Em quase dez anos, Franklin fez da Movida a segunda maior do setor de locação de veículos, deu visibilidade maior à marca. Deixa o negócio com alta de 68% na receita líquida com locação em 2022 – mas com perdas anuais em margem bruta e margem ebit (operacional). O nível de alavancagem está em 2,8 vezes (na relação dívida e lucro operacional), perto do índice de 2,9 vezes um ano atrás. A cobertura do caixa é superior a 3,3 anos de vencimentos de dívida.
Fulcherberguer entrou na Via na metade de 2019, com o retorno à rede de Michael Klein, cuja família ainda é a maior acionista da empresa. Mas a relação entre ambos se estremeceu algumas vezes, após discordâncias na fase da pandemia, e divergências na governança. Desde a troca de controle da Via, há quase quatro anos, a ação caiu de quase R$ 5 para R$ 1,81.

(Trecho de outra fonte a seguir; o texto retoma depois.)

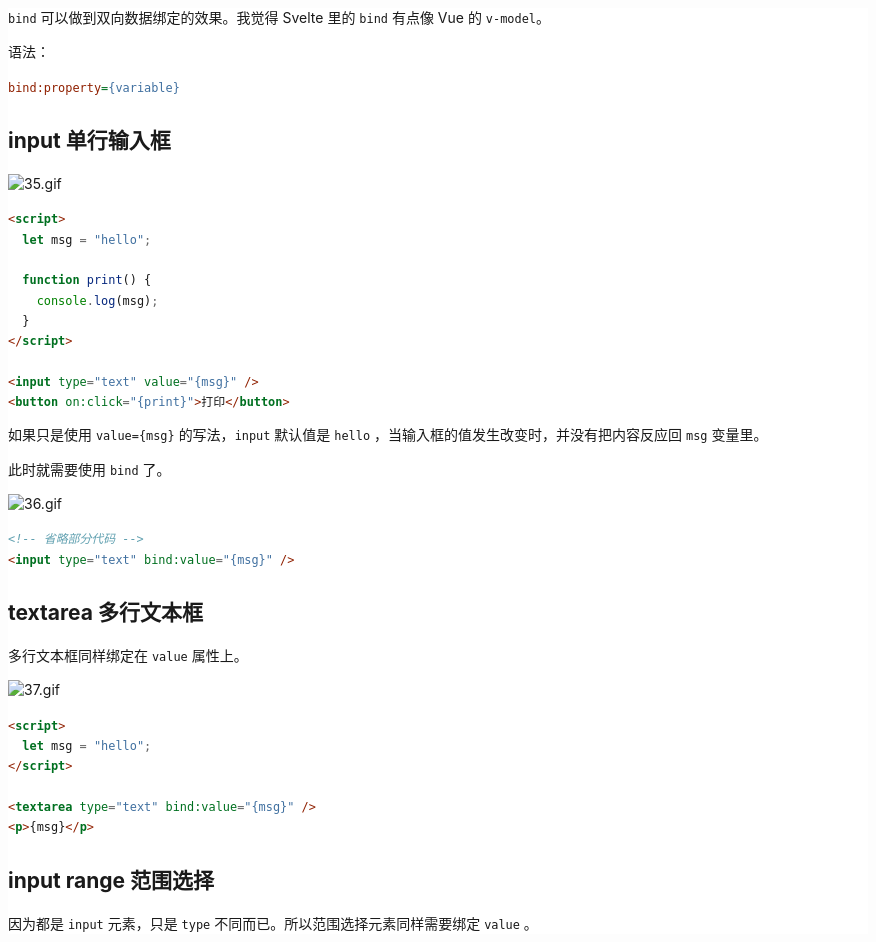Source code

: `bind` 可以做到双向数据绑定的效果。我觉得 Svelte 里的 `bind` 有点像 Vue 的 `v-model`。

语法：

```ini
bind:property={variable}
```

## input 单行输入框

![35.gif](https://p3-juejin.byteimg.com/tos-cn-i-k3u1fbpfcp/12647c0c590045a6bbffa4493622cab6~tplv-k3u1fbpfcp-zoom-in-crop-mark:3024:0:0:0.awebp?)

```html
<script>
  let msg = "hello";

  function print() {
    console.log(msg);
  }
</script>

<input type="text" value="{msg}" />
<button on:click="{print}">打印</button>
```

如果只是使用 `value={msg}` 的写法，`input` 默认值是 `hello` ，当输入框的值发生改变时，并没有把内容反应回 `msg` 变量里。

此时就需要使用 `bind` 了。

![36.gif](https://p1-juejin.byteimg.com/tos-cn-i-k3u1fbpfcp/f9c9f48a89cc47ec9792d0ba1d730e67~tplv-k3u1fbpfcp-zoom-in-crop-mark:3024:0:0:0.awebp?)

```html
<!-- 省略部分代码 -->
<input type="text" bind:value="{msg}" />
```

## textarea 多行文本框

多行文本框同样绑定在 `value` 属性上。

![37.gif](https://p3-juejin.byteimg.com/tos-cn-i-k3u1fbpfcp/5741525074e345d28f667e45ac95d60e~tplv-k3u1fbpfcp-zoom-in-crop-mark:3024:0:0:0.awebp?)

```html
<script>
  let msg = "hello";
</script>

<textarea type="text" bind:value="{msg}" />
<p>{msg}</p>
```

## input range 范围选择

因为都是 `input` 元素，只是 `type` 不同而已。所以范围选择元素同样需要绑定 `value` 。
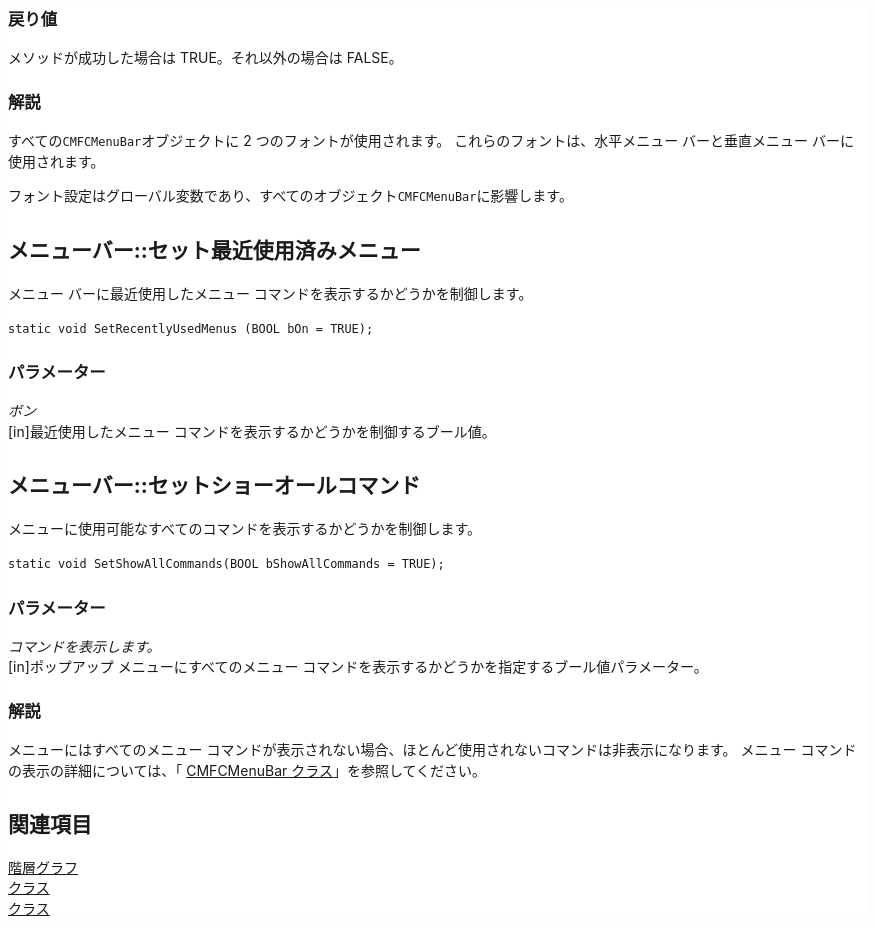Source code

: ### <a name="return-value"></a>戻り値

メソッドが成功した場合は TRUE。それ以外の場合は FALSE。

### <a name="remarks"></a>解説

すべての`CMFCMenuBar`オブジェクトに 2 つのフォントが使用されます。 これらのフォントは、水平メニュー バーと垂直メニュー バーに使用されます。

フォント設定はグローバル変数であり、すべてのオブジェクト`CMFCMenuBar`に影響します。

## <a name="cmfcmenubarsetrecentlyusedmenus"></a><a name="setrecentlyusedmenus"></a>メニューバー::セット最近使用済みメニュー

メニュー バーに最近使用したメニュー コマンドを表示するかどうかを制御します。

```
static void SetRecentlyUsedMenus (BOOL bOn = TRUE);
```

### <a name="parameters"></a>パラメーター

*ボン*<br/>
[in]最近使用したメニュー コマンドを表示するかどうかを制御するブール値。

## <a name="cmfcmenubarsetshowallcommands"></a><a name="setshowallcommands"></a>メニューバー::セットショーオールコマンド

メニューに使用可能なすべてのコマンドを表示するかどうかを制御します。

```
static void SetShowAllCommands(BOOL bShowAllCommands = TRUE);
```

### <a name="parameters"></a>パラメーター

*コマンドを表示します。*<br/>
[in]ポップアップ メニューにすべてのメニュー コマンドを表示するかどうかを指定するブール値パラメーター。

### <a name="remarks"></a>解説

メニューにはすべてのメニュー コマンドが表示されない場合、ほとんど使用されないコマンドは非表示になります。 メニュー コマンドの表示の詳細については、「 [CMFCMenuBar クラス](../../mfc/reference/cmfcmenubar-class.md)」を参照してください。

## <a name="see-also"></a>関連項目

[階層グラフ](../../mfc/hierarchy-chart.md)<br/>
[クラス](../../mfc/reference/mfc-classes.md)<br/>
[クラス](../../mfc/reference/cmfctoolbar-class.md)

Desde 2019, a proposta de transformação digital da Via avançou, mesmo em um ambiente de forte crise de demanda, a partir da segunda metade de 2021, e de aceleração da concorrência de grupos como Amazon e Mercado Livre. Foi preciso redesenhar na Casas Bahia o papel da loja num negócio em que o físico sempre foi o grande motor do grupo. Alguns números melhoraram, como geração de caixa – passou de consumo de R$ 900 milhões há dois anos para geração de R$ 2,6 bilhões em 2022. Mas a empresa fechou 2022 com prejuízo de R$ 342 milhões, 15% acima da perda de 2021, afetada pela alta da taxa Selic.